══ SOURCE DATA ══

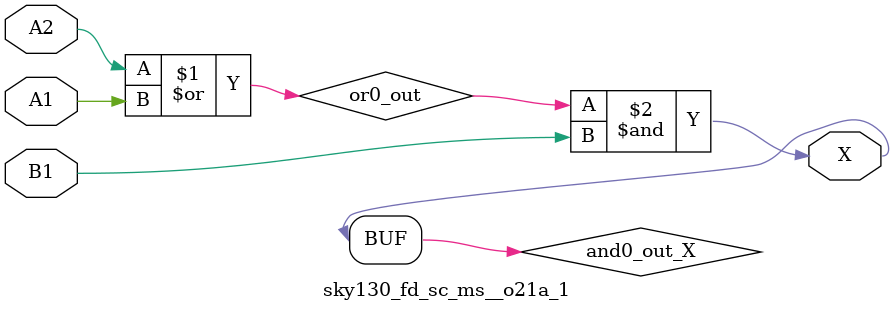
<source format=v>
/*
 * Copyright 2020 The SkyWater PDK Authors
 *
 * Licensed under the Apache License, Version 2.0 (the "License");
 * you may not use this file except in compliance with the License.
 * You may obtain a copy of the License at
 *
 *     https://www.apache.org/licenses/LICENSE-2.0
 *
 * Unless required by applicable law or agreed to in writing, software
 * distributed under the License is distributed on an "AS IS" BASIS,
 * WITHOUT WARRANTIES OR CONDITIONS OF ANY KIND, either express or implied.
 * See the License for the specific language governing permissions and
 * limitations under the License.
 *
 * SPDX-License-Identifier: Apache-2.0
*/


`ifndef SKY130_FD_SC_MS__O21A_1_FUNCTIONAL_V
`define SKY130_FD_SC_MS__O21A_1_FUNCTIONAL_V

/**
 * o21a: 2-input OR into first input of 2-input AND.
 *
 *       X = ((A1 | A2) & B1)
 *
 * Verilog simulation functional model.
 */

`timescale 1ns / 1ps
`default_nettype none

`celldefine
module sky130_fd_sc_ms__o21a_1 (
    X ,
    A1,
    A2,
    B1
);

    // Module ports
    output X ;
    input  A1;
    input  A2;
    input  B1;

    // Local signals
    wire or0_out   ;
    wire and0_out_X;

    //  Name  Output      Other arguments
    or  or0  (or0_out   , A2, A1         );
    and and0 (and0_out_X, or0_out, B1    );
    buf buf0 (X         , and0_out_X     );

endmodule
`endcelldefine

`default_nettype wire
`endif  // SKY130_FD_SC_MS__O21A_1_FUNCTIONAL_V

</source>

═══

• **EXERCISE DESCRIPTION**
"input" is the string to look for; please copy every line of the records above where it appears.

• **REPLY**
 * o21a: 2-input OR into first input of 2-input AND.
    input  A1;
    input  A2;
    input  B1;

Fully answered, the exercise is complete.